Они поговорили с глазу на глаз, пока хозяйка дома одевалась для поездки в оперу. Вот и все. Казалось, это обстоятельство не заслуживало места даже в самой дотошной картотеке. Быть может, так бы оно и было, обходись современные учреждения картотеками, каталогами и прочим не слишком поворотливым инвентарем. Но на помощь человеческой памяти и картотекам пришла электронная машина. В ту ночь, узнав, что Ганс Хойхлер вернулся из полета в Ингольштадтхаузен и вступил в оживленные радиопереговоры с неким Хажиром, Черных приказал привести в действие запоминающее устройство электронной машины по признаку 'Ганс Хойхлер'. Защелкали тысячи ячеек, замелькали огоньки на черном поле машины. Одна за другой перед офицером оказались четыреста восемьдесят две перфорированные отметки встреч Хойхлера, когда-либо зафиксированных прессой, официальными отчетами, частной корреспонденцией или донесениями агентуры. Чтобы разобраться в этом, потребовалось бы много времени, если бы электронная машина в течение полутора минут не сообщила офицеру, какие из этих встреч не были до сих пор разработаны. Из них машина отобрала встречи с военными. Таких нашлось сто девяносто семь. Двадцать две с представителями Северо-Западной Азии. Среди них встреча с Хажиром. За этим последовали малозначащие на вид, но значительные по существу своему звенья: давно уже было установлено, что для особо секретных сношений со своими эмиссарами в государстве, о котором шла речь, Хойхлер пользовался кодом 'Азиатские фиги'. Машина сообщала, что накануне описываемых событий Хойхлер передал этим каналом сообщение: 'Фиги упакованы. Отправляю. Следите за результатом. Действуйте, не ожидая указаний'. И, наконец, машина сообщила офицеру: эту 'торговую' депешу фирма- получатель в Азии с поспешностью передала не кому иному, как Сеиду Хажнру. В своей стране Хажир уже не прикидывался туристом, шатающимся по фешенебельным курортам и светским салонам, – там он носил форму генерал-майора авиации.
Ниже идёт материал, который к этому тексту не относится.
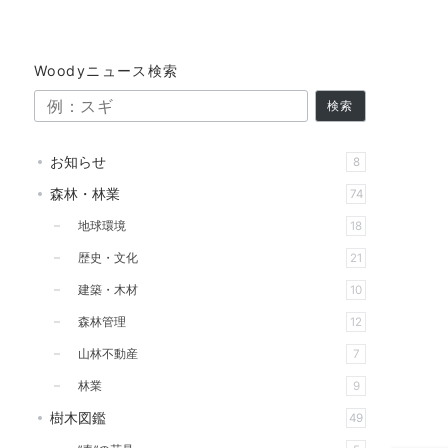
Woodyニュース検索
検索
お知らせ
8
森林・林業
74
地球環境
18
歴史・文化
21
建築・木材
10
森林管理
12
山林不動産
7
林業
9
樹木図鑑
49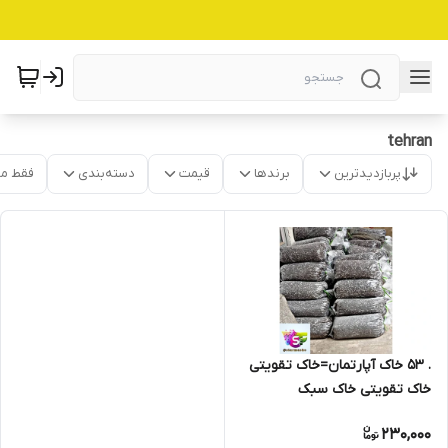
tehran
پربازدیدترین
برندها
قیمت
دسته‌بندی
فقط م
. 53 خاک آپارتمان=خاک تقویتی
خاک تقویتی خاک سبک
مخصوص
230,000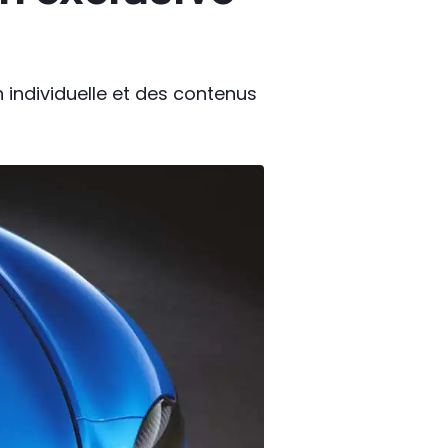
 individuelle et des contenus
Его бомбардировочное соединение базировалось в пункте, откуда рукой подать до сердца советского нефтяного района. Соседом Хажира по дислокации был некий генерал фон Шредер. Хотя этот иностранец и не состоял на службе у данной страны, но командовал на ее земле куда более серьезным объектом, нежели сам Хажир, – одним из дальних аэродромов атомоносцев УФРА. Обе базы – Хажира и Шредера – входили в зарубежное командование УФРА.
Таким образом, когда перфорация карточек, в три минуты обработанных электронными машинами, превратилась во всем понятные слова, генерал Черных мог доложить командованию, что в 'фигах' он подозревает бомбы, а в 'упаковке' – бомбардировщик. То, что за этими 'фигами' должен следить именно командующий большой авиационной базой у границ СССР – Хажир, – вызывало тревогу.
Таков был результат незаметного визита к одной из парижских дам личного друга и коллеги генерала Ганса Хойхлера – господина Сеида Хажира. В службе, подчиненной генералу Черных, никто не назвал этот результат неожиданным или странным. Там всегда были готовы к самым удивительным и внезапным зигзагам человеческих путей и судеб. Заботились об одном: знать о них то, что нужно.
Глава 17
Генерал-лейтенанту Ивашину, теперь командиру авиационной дивизии в южном округе ПВО, трудно давался местный климат. Каждое посещение частей, расположенных в зоне обороны нефтяного района, было пыткой солнцем. Но вопреки советам врачей (а чего он не делал вопреки?) он летал, ездил, ходил без всякого ограничения, не задумываясь.
Плеши холмов, бурые, неприветливые, глядели со всех сторон, окруженные щетиной немытой дождями травы. Под короткими ударами знойного ветра стебли, ударяясь друг о друга, позванивали, как ржавая проволока. А над головой крыша из раскаленного до густой синевы воздуха. А бывает, затянет все наверху чем-то желтым, мутным. И опять: не воздух, а дно котла на костре. Не то что подставить непокрытую голову, а без плотных очков-консервов и глаз туда лучше не поднимать. Все это раздражало, держало нервы в накале.
Войдя на КП, Ивашин сразу успокоился. Помещение тонуло в приятной полутьме: вогнутый полуциркуль экрана, электронные машины; маленький амфитеатр стульев для офицеров штаба. По светящимся экранам с изображением карты погоды для всего округа двигались туманности циклонов, бежали легкие, как лебяжий пух, штрихи перистых облаков. Клубились темные пятна кучевых облаков. Где-то над отдаленным районом дождь дрожал сеточкой мельчайших штришков.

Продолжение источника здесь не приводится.